My H returned from out of the country last nite. Saturday I got online and he quickly got on the Im and asked to talk w/ the girsl. After they went back and forth w/ ILY's then I quickly tried to get of the IM w/ him by saying that I will say good bye b/c i wa sure he did not want to talk w/ me. He asked why not? I reminded him of my lst nasty email I sent to hsi work email and told him I had (sat morning) sent an apology one. H said his work server is down right now so he could not read it. H said he does not think I've changed b/c of that of how I say things & then try to take it back. I reminded him of of I am hurting and that changes don't happen overnite & God was still working w/ me. Nevertheless he was ok now. He asked me who I was palnningto goon a"honeymoon" w/. I reminded him of what he has said before that he dos not care & so why ask me? He said I keep telling him things like that or "playing" w/him that he is starting to believe me an if that was the case that iI have someone then he is ready to sell the house ,move on and be able to buy himself another place on his own. I said there is no other person. I wish I had someone to love me and spen time w/ me though like he has. He asked if I was really going outof town & said yes I did request the two days off & must of gorgotten he wanted the girls that same weekend b/c he asked where the girsl were gong, I said w/you? After that we must of chatted for at least an hour or so. I can tell he has been doing some thinking while he was away (just as I hoped for).

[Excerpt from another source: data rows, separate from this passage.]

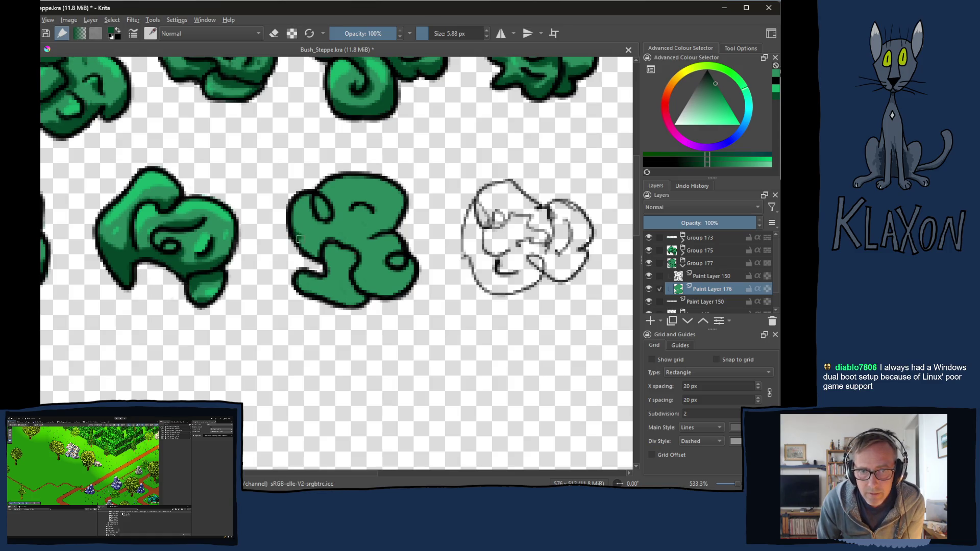
drag(306, 245, 319, 252)
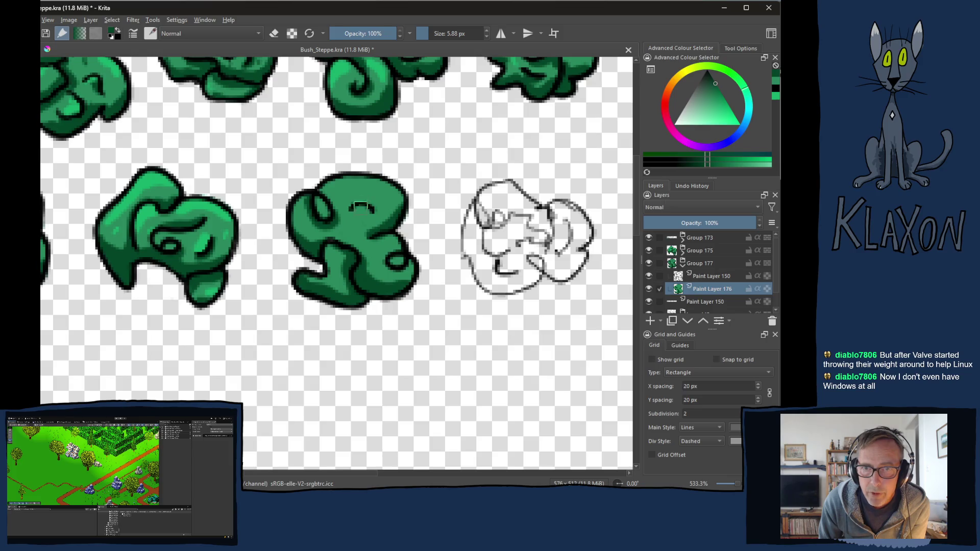
drag(350, 207, 375, 211)
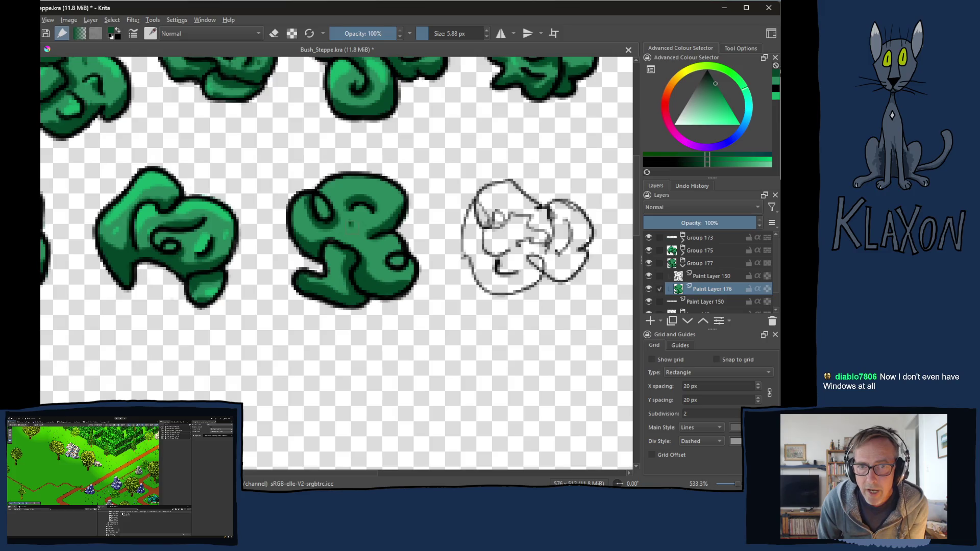
mouse_move(403, 255)
mouse_down()
mouse_move(389, 265)
mouse_move(406, 257)
mouse_up()
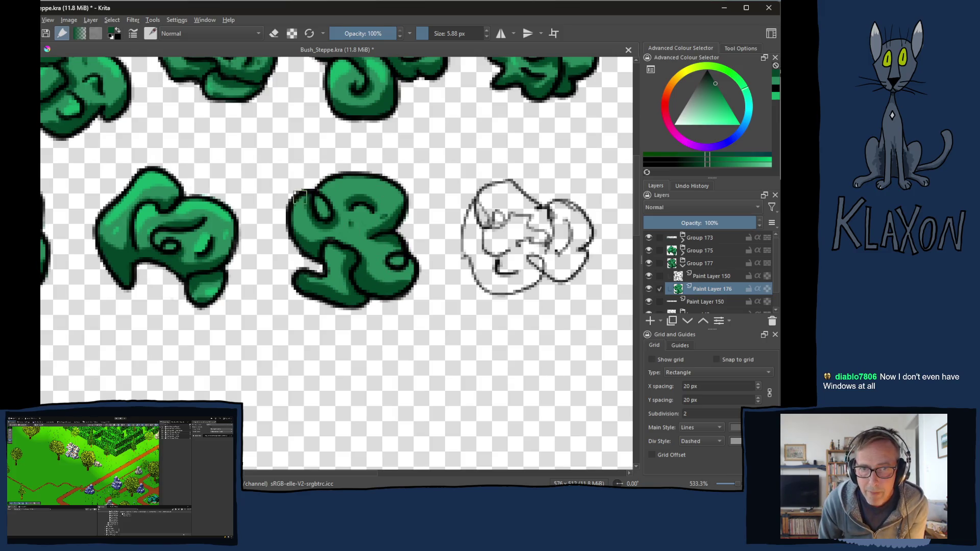
Paint light-green highlights on the bush's top arc and lower-left lobes, then pan to the sketched bushes.
right_click(296, 207)
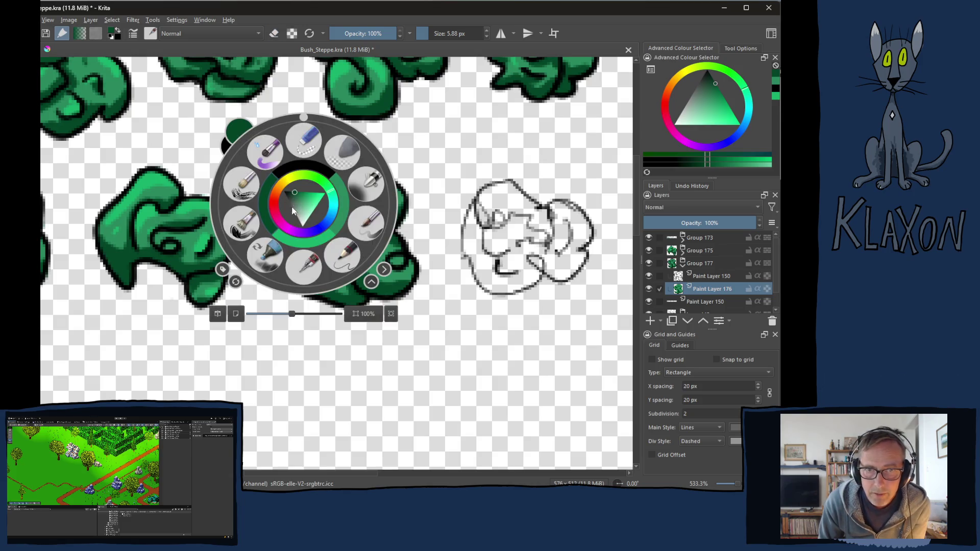
click(317, 240)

I dont' how we got on the topic (maybe he was horny),but he started a topic(fantasy) that I just played along w/ for a little bit. Until he touched on the sex topic of how I wouldn't do certain things to him. I should of told him I wasn't a mind reader b/c he said I should of known this is what he likes. So just as I thought I think (know) Ow is competley satisfying his sexual needs the way I wouldn't.
Question? I thought my H might be "whipped", but just how many of these affairs last on just sexually satisfaction? It makes me wonder since my H did get me "hooked" enough to marry? He said I wasn't the kind of woman to do those things. I reminded him that if he were to meet my needs -QT & spend time w/ me that I was willing and able to do ANYTHING for him. H never wanted to take me anywhere. I don't know if he gets the concept of compromise yet. He admitted it got too boring. I told him but plenty fo marriages do thing to keep it interesting. we wer reminsicing for a bit. I pointed a few times when we were abl r tobe "spontaneous" w/ only one child, like the time we had to call the paramedics (i will leave that to your imagination)! He said yes to it all. Months ago whenver I pointed good times he wan't able to remember them, so baby stpes?